Typified by the Scandinavian way, at EDGE Design Studio, we prefer to install wooden floors that are far easier to clean. Still craving something soft underfoot? You’ll find dot rugs in plenty of Scandinavian homes. These are proven to be easier to manage, clean and replace.

 

Focus on light wood

Using wood in permanent structures is a great way to trap carbon emissions, so this is one of the key reasons that Scandinavian homes are closely associated with sustainability.

Wood’s burgeoning popularity may be due to its newly found reputation for a “high-end finish” in comparison to alternative flooring options. Choosing lighter wood creates a brighter ambience, giving the impression of more space. Plus, from a purely functional perspective, wood is also a natural insulator – maintaining a comfortable temperature without a spike in the heating bill.

 

Enough storage space

The key to good Scandinavian design is attaining that elusive blend of practicality and craftsmanship. That means functional pieces of furniture should be used to their full potential; combining decorative items with additional storage space wherever possible.

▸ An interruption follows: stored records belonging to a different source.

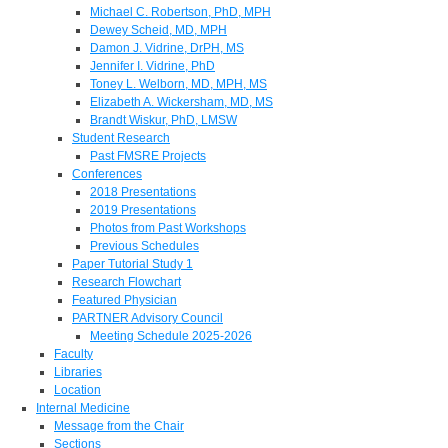
Michael C. Robertson, PhD, MPH
Dewey Scheid, MD, MPH
Damon J. Vidrine, DrPH, MS
Jennifer I. Vidrine, PhD
Toney L. Welborn, MD, MPH, MS
Elizabeth A. Wickersham, MD, MS
Brandt Wiskur, PhD, LMSW
Student Research
Past FMSRE Projects
Conferences
2018 Presentations
2019 Presentations
Photos from Past Workshops
Previous Schedules
Paper Tutorial Study 1
Research Flowchart
Featured Physician
PARTNER Advisory Council
Meeting Schedule 2025-2026
Faculty
Libraries
Location
Internal Medicine
Message from the Chair
Sections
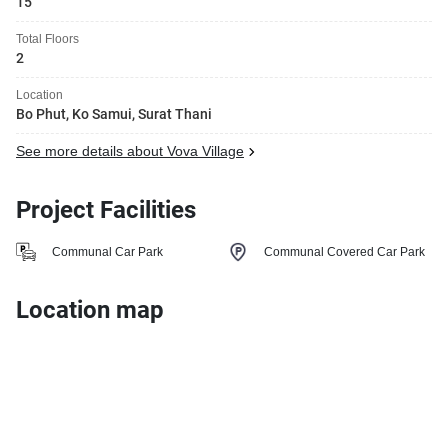
15
Total Floors
2
Location
Bo Phut, Ko Samui, Surat Thani
See more details about Vova Village
Project Facilities
Communal Car Park
Communal Covered Car Park
Location map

You will note that a typical Scandinavian home, whether newly on the market or inhabited by long-term occupants, will very rarely be cluttered with items. While this may be due to the culture of Scandinavia being more minimalist, the furniture itself is also more accommodating to storing excess items that may otherwise be scattered around the shelves and window ledges of a home.

 

Make use of cozy textiles and greenery

As Scandinavian designers, another important practice that we commonly employ is to keep things simple when it comes to dressing spaces with blankets and pillows. When we do use fabrics, we often use heavily textured materials to offset colder design elements.
We also love to accent spaces using plants and greenery. Natural features have been shown to improve well-being and can help to bring out the coordinated colour palette of a room.

 
 

Implementing the best Scandinavian design lessons

The principles of Scandinavian design given here can be used to enhance virtually any commercial or residential space. This style’s continued popularity means that, if used correctly, these lessons are a great way to increase the financial value, and user comfort, of any property.